There are several symptoms which can signal digoxin overdose. Patients taking this drug need to be aware of these indications and seek medical help immediately. During digoxin overdose, many patients experience gastrointestinal problems, such as nausea with and without vomiting, diarrhea, or a significant decrease in appetite. Cardiac problems include an irregular heart rate which often manifests as strong palpitations. Patients will also often experience a decrease in urination during the day and excessive urination at night.
Other common symptoms could include a reduced level of consciousness or a complete lack of consciousness. These signs are also sometimes coupled with feelings of confusion or disorientation. Vision problems include blurry vision, blind spots, poor color perception, and seeing bright spots or halos in the visual field.
As with all drugs, a patient can overdose on digoxin because he is prescribed the wrong dose. A patient can also overdose because he accidentally takes the wrong dose. In both of these cases, the symptoms of digoxin overdose will manifest within a few hours of taking the drug.

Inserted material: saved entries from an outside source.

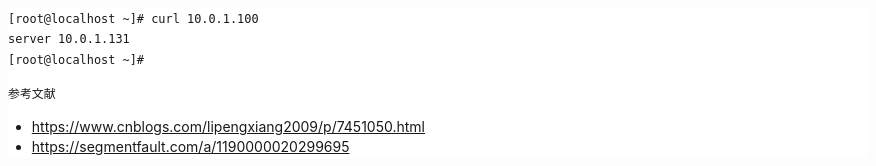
 ```bash
[root@localhost ~]# curl 10.0.1.100
server 10.0.1.131
[root@localhost ~]#
```

`参考文献`
- https://www.cnblogs.com/lipengxiang2009/p/7451050.html
- https://segmentfault.com/a/1190000020299695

In addition, patients need to be aware of two other ways an overdose on digoxin can occur. First, the mode of action for digoxin is complex and its function can be changed easily by the balance of electrolytes, primarily potassium, in the body. Heart attack sufferers often have to take diuretics to help control fluid levels in the body. These medications can cause fluctuation in potassium levels which can result in digoxin toxicity. This is a concern because a previously safe dose of digoxin can unexpectedly become toxic and result in an overdose.

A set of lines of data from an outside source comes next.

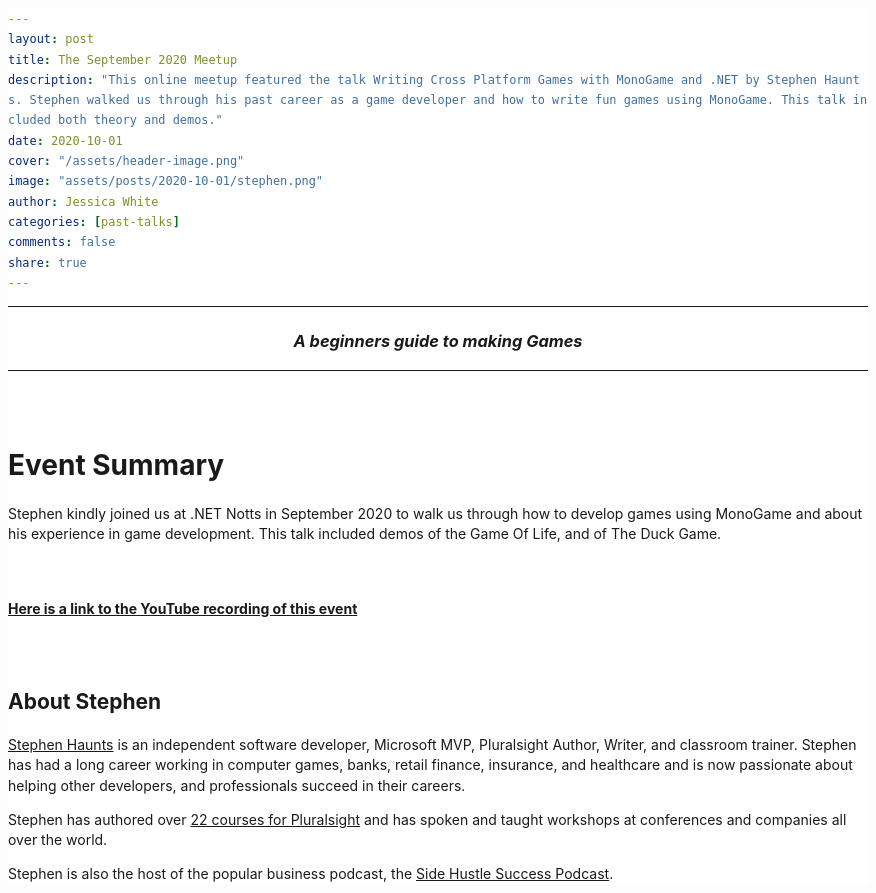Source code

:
 ```yaml
---
layout: post
title: The September 2020 Meetup
description: "This online meetup featured the talk Writing Cross Platform Games with MonoGame and .NET by Stephen Haunts. Stephen walked us through his past career as a game developer and how to write fun games using MonoGame. This talk included both theory and demos."
date: 2020-10-01
cover: "/assets/header-image.png"
image: "assets/posts/2020-10-01/stephen.png"
author: Jessica White
categories: [past-talks]
comments: false
share: true
---
```


----
<center>
<h3 class="quote"><i>A beginners guide to making Games</i></h3>
</center>

---
<br/>

# Event Summary

Stephen kindly joined us at .NET Notts in September 2020 to walk us through how to develop games using MonoGame and about his experience in game development. This talk included demos of the Game Of Life, and of The Duck Game.

<br/>

#### [Here is a link to the YouTube recording of this event](https://www.youtube.com/watch?v=u8GdIRtO48w)

<iframe width="560" height="315" src="https://www.youtube.com/embed/GsyJ6wpgISc" frameborder="0" allow="accelerometer; autoplay; clipboard-write; encrypted-media; gyroscope; picture-in-picture" allowfullscreen></iframe>

<br/>

## About Stephen

[Stephen Haunts](https://stephenhaunts.com/) is an independent software developer, Microsoft MVP, Pluralsight Author, Writer, and classroom trainer. Stephen has had a long career working in computer games, banks, retail finance, insurance, and healthcare and is now passionate about helping other developers, and professionals succeed in their careers.

Stephen has authored over [22 courses for Pluralsight](https://app.pluralsight.com/profile/author/stephen-haunts) and has spoken and taught workshops at conferences and companies all over the world.

Stephen is also the host of the popular business podcast, the [Side Hustle Success Podcast](https://www.sidehustlesuccesspodcast.com/).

A second way that digoxin can become toxic is when the body’s tolerance for digoxin decreases and results in this drug becoming toxic. In some cases, a patient with a safe digoxin blood level will actually be suffering from an overdose of digoxin. Each of these unique circumstances makes it essential that patients taking digoxin, as well as the patients’ caregivers, are aware of the many signs and symptoms of digoxin overdose.